TASK ITEM =>
From the first record below to the last, retype each one exactly.

SUPPLIED DATA =>
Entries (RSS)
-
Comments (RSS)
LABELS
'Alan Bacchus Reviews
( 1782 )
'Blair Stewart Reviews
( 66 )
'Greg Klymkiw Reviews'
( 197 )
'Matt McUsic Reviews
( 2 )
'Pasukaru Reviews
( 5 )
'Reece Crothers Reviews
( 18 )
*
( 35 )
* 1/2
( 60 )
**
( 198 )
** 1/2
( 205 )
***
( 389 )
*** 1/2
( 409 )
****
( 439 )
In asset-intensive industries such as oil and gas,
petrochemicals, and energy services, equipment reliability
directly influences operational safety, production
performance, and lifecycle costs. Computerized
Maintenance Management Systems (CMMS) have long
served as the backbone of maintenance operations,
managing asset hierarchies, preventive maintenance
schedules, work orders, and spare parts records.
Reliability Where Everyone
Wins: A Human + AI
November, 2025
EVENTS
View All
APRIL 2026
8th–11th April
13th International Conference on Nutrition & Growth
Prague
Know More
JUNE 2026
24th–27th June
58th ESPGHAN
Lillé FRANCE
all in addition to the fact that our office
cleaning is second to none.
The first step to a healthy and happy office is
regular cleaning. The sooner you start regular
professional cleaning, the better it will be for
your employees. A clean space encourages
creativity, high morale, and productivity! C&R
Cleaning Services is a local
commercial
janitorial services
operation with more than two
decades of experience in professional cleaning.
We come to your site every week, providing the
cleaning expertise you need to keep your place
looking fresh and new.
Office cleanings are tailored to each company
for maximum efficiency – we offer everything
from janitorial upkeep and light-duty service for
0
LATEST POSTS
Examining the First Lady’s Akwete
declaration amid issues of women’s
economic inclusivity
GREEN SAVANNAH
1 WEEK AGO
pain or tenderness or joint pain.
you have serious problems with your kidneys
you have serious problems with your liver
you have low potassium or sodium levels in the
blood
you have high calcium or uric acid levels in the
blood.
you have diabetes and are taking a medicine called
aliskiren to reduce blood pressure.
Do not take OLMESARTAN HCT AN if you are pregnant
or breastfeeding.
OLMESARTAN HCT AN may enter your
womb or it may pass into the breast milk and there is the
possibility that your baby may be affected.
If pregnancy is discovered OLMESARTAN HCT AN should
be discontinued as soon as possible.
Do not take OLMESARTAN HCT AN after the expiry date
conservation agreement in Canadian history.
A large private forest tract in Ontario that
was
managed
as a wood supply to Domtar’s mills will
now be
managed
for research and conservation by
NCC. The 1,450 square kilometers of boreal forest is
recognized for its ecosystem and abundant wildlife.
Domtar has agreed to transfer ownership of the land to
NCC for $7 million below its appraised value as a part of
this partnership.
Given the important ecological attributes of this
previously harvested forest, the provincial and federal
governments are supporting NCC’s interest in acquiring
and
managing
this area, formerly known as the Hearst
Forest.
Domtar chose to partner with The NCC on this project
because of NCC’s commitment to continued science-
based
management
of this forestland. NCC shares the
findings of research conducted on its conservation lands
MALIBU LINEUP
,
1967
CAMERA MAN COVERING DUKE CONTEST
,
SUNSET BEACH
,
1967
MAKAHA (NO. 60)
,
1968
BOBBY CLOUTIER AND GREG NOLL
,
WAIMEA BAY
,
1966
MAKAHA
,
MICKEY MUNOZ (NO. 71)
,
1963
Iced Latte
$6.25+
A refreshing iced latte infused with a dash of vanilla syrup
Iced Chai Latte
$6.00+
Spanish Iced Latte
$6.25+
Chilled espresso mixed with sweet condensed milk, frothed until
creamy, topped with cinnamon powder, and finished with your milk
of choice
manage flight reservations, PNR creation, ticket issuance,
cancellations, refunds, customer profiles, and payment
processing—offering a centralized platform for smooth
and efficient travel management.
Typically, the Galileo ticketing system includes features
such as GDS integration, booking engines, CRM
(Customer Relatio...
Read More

OUTPUT FOR THIS EXERCISE =>
Entries (RSS)
-
Comments (RSS)
LABELS
'Alan Bacchus Reviews
( 1782 )
'Blair Stewart Reviews
( 66 )
'Greg Klymkiw Reviews'
( 197 )
'Matt McUsic Reviews
( 2 )
'Pasukaru Reviews
( 5 )
'Reece Crothers Reviews
( 18 )
*
( 35 )
* 1/2
( 60 )
**
( 198 )
** 1/2
( 205 )
***
( 389 )
*** 1/2
( 409 )
****
( 439 )
In asset-intensive industries such as oil and gas,
petrochemicals, and energy services, equipment reliability
directly influences operational safety, production
performance, and lifecycle costs. Computerized
Maintenance Management Systems (CMMS) have long
served as the backbone of maintenance operations,
managing asset hierarchies, preventive maintenance
schedules, work orders, and spare parts records.
Reliability Where Everyone
Wins: A Human + AI
November, 2025
EVENTS
View All
APRIL 2026
8th–11th April
13th International Conference on Nutrition & Growth
Prague
Know More
JUNE 2026
24th–27th June
58th ESPGHAN
Lillé FRANCE
all in addition to the fact that our office
cleaning is second to none.
The first step to a healthy and happy office is
regular cleaning. The sooner you start regular
professional cleaning, the better it will be for
your employees. A clean space encourages
creativity, high morale, and productivity! C&R
Cleaning Services is a local
commercial
janitorial services
operation with more than two
decades of experience in professional cleaning.
We come to your site every week, providing the
cleaning expertise you need to keep your place
looking fresh and new.
Office cleanings are tailored to each company
for maximum efficiency – we offer everything
from janitorial upkeep and light-duty service for
0
LATEST POSTS
Examining the First Lady’s Akwete
declaration amid issues of women’s
economic inclusivity
GREEN SAVANNAH
1 WEEK AGO
pain or tenderness or joint pain.
you have serious problems with your kidneys
you have serious problems with your liver
you have low potassium or sodium levels in the
blood
you have high calcium or uric acid levels in the
blood.
you have diabetes and are taking a medicine called
aliskiren to reduce blood pressure.
Do not take OLMESARTAN HCT AN if you are pregnant
or breastfeeding.
OLMESARTAN HCT AN may enter your
womb or it may pass into the breast milk and there is the
possibility that your baby may be affected.
If pregnancy is discovered OLMESARTAN HCT AN should
be discontinued as soon as possible.
Do not take OLMESARTAN HCT AN after the expiry date
conservation agreement in Canadian history.
A large private forest tract in Ontario that
was
managed
as a wood supply to Domtar’s mills will
now be
managed
for research and conservation by
NCC. The 1,450 square kilometers of boreal forest is
recognized for its ecosystem and abundant wildlife.
Domtar has agreed to transfer ownership of the land to
NCC for $7 million below its appraised value as a part of
this partnership.
Given the important ecological attributes of this
previously harvested forest, the provincial and federal
governments are supporting NCC’s interest in acquiring
and
managing
this area, formerly known as the Hearst
Forest.
Domtar chose to partner with The NCC on this project
because of NCC’s commitment to continued science-
based
management
of this forestland. NCC shares the
findings of research conducted on its conservation lands
MALIBU LINEUP
,
1967
CAMERA MAN COVERING DUKE CONTEST
,
SUNSET BEACH
,
1967
MAKAHA (NO. 60)
,
1968
BOBBY CLOUTIER AND GREG NOLL
,
WAIMEA BAY
,
1966
MAKAHA
,
MICKEY MUNOZ (NO. 71)
,
1963
Iced Latte
$6.25+
A refreshing iced latte infused with a dash of vanilla syrup
Iced Chai Latte
$6.00+
Spanish Iced Latte
$6.25+
Chilled espresso mixed with sweet condensed milk, frothed until
creamy, topped with cinnamon powder, and finished with your milk
of choice
manage flight reservations, PNR creation, ticket issuance,
cancellations, refunds, customer profiles, and payment
processing—offering a centralized platform for smooth
and efficient travel management.
Typically, the Galileo ticketing system includes features
such as GDS integration, booking engines, CRM
(Customer Relatio...
Read More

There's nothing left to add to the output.